→ **WHAT TO PRODUCE**
Across the material below, count the lines that include the word "none" and give only that count.

→ **ENTRIES PROVIDED**
--
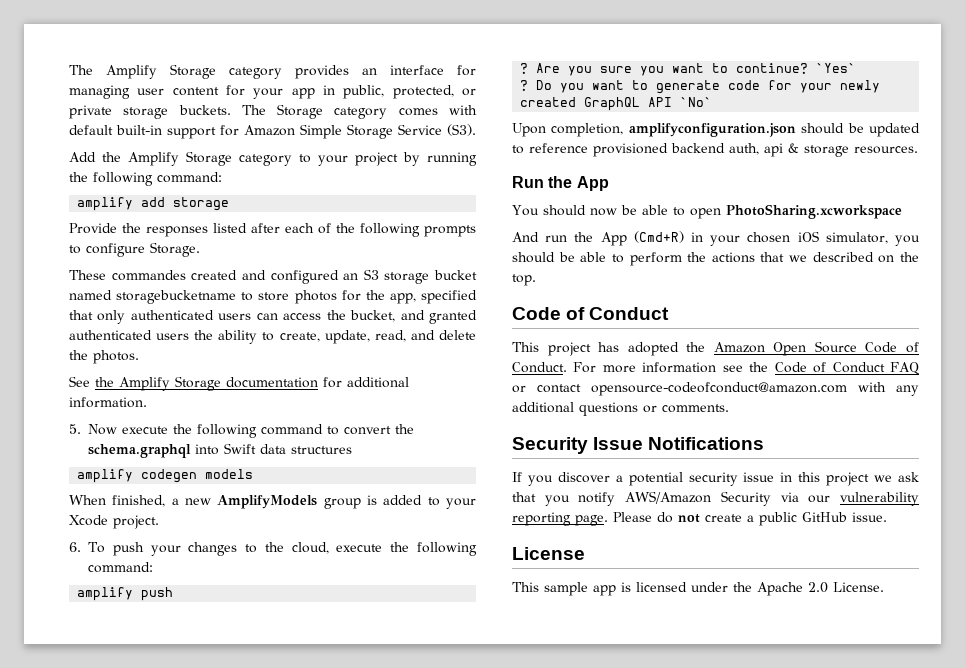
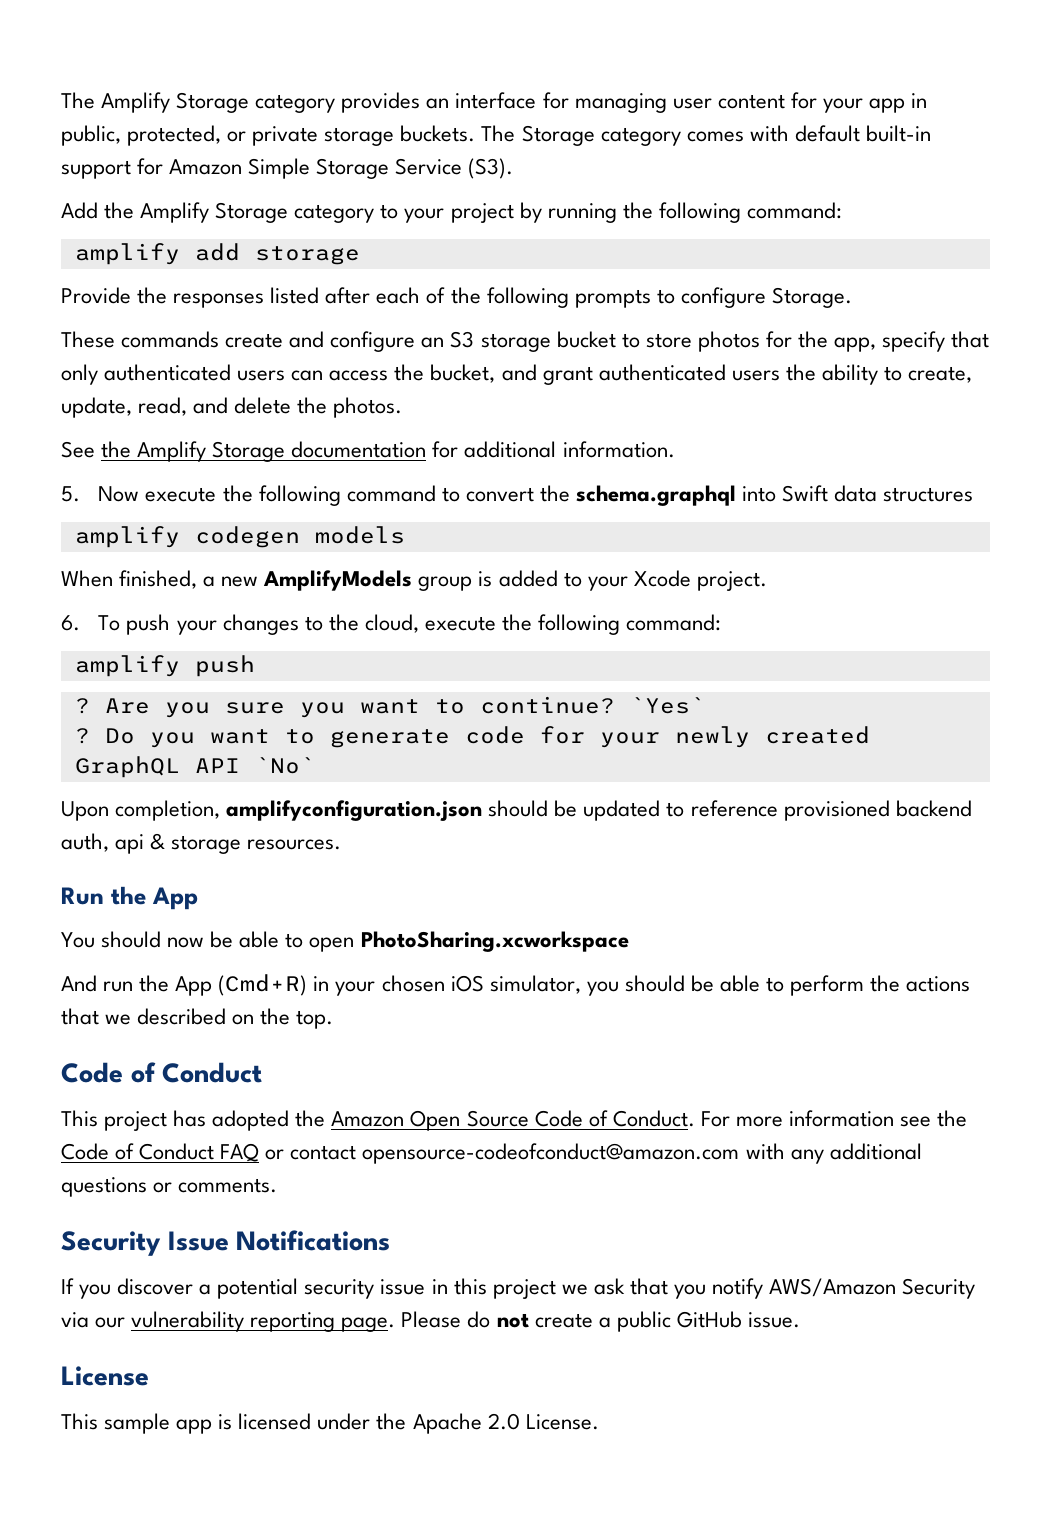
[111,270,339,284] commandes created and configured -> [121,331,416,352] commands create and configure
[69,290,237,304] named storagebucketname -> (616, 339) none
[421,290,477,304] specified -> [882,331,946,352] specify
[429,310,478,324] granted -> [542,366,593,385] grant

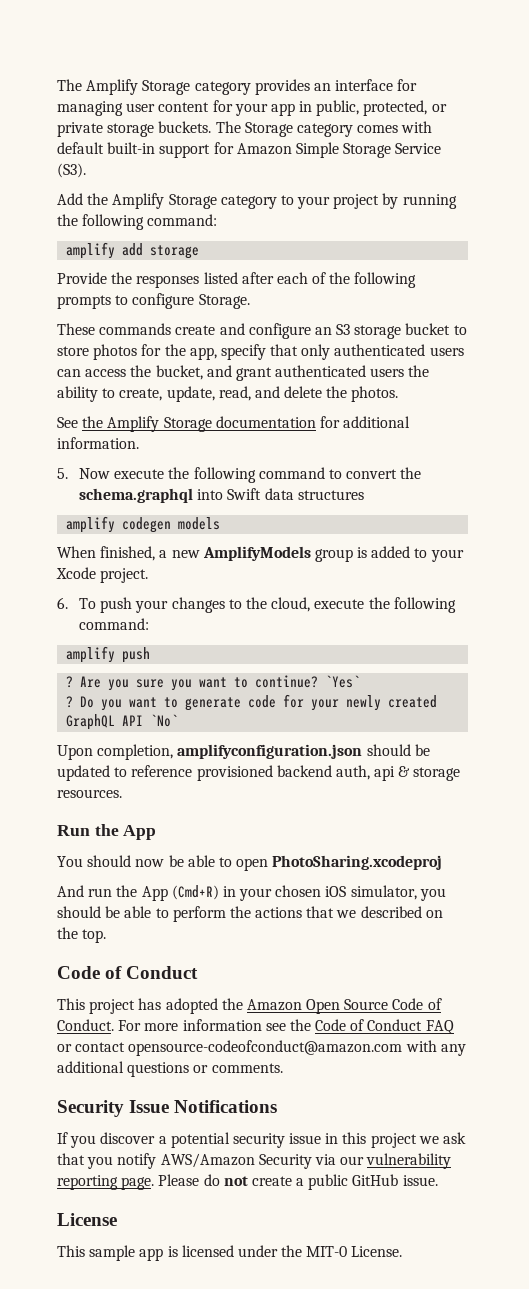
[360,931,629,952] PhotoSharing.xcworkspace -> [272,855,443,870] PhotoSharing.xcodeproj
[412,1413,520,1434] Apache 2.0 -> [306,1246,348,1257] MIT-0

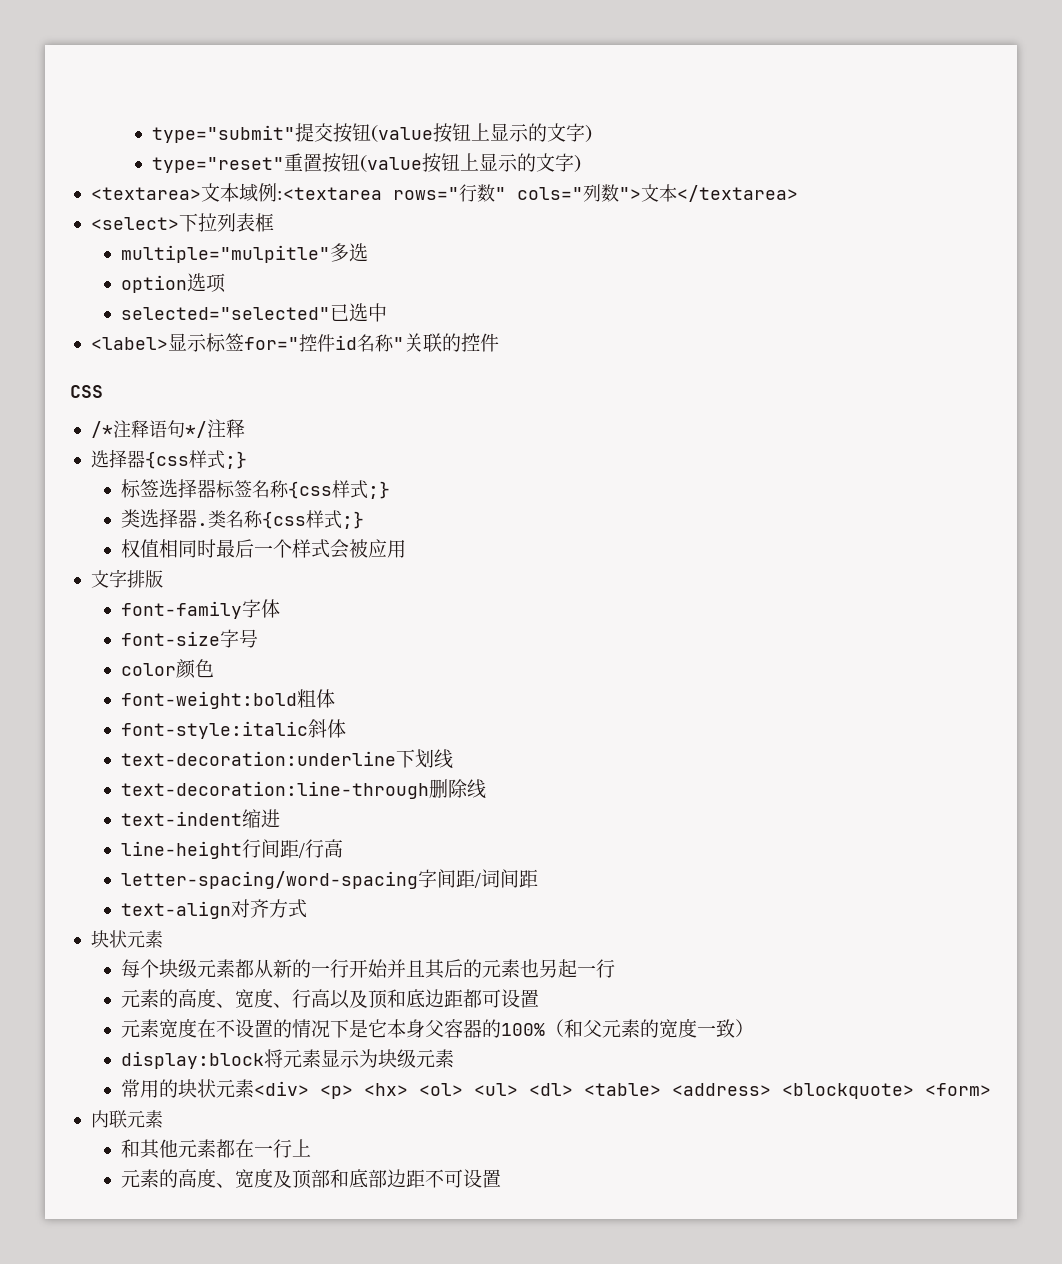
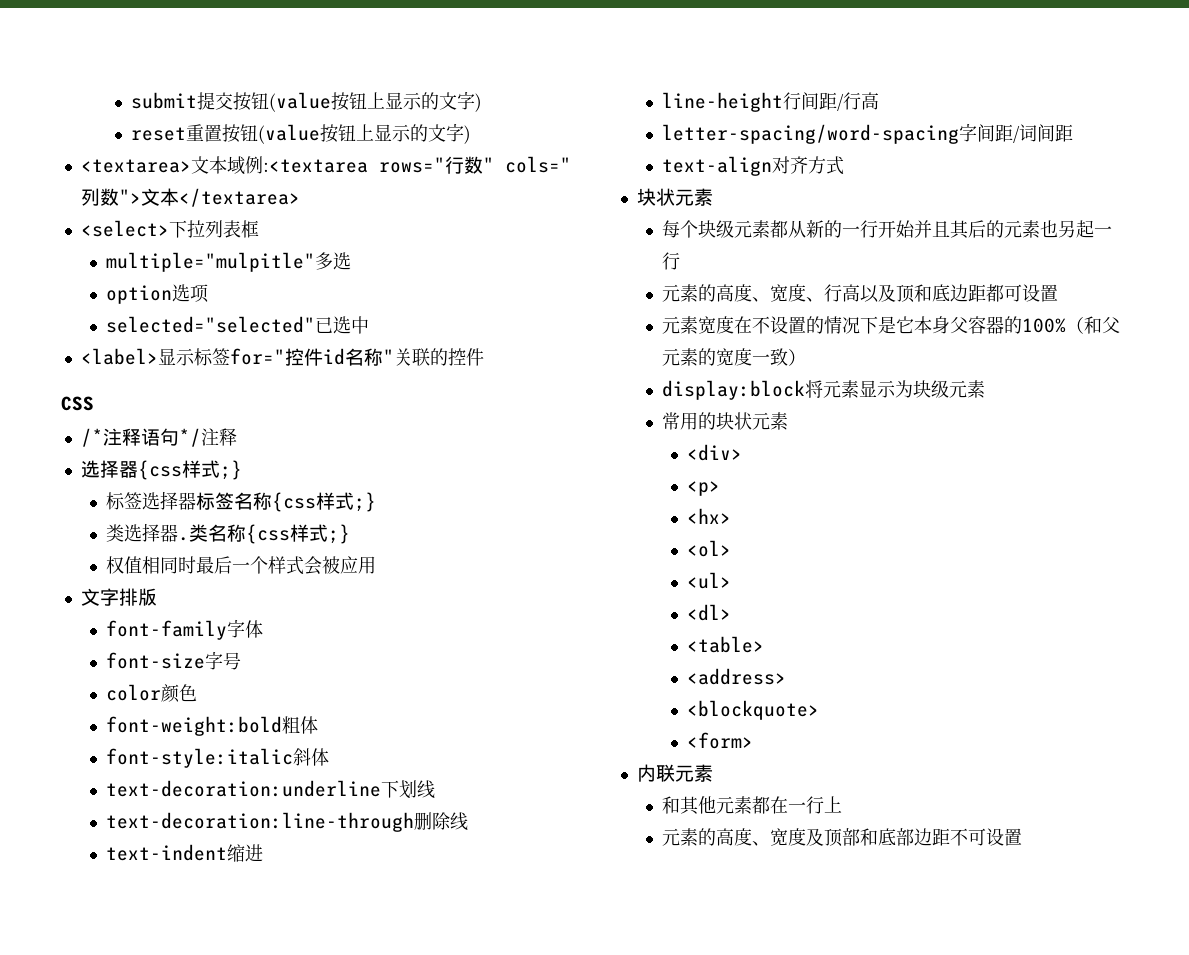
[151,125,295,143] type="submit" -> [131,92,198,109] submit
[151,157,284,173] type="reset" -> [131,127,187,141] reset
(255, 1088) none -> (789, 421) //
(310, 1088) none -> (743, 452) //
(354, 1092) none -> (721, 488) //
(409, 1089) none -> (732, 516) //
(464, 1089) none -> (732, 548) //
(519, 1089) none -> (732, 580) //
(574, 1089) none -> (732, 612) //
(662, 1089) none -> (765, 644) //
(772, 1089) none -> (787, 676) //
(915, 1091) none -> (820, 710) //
--
→ **TASK SOLUTION**
11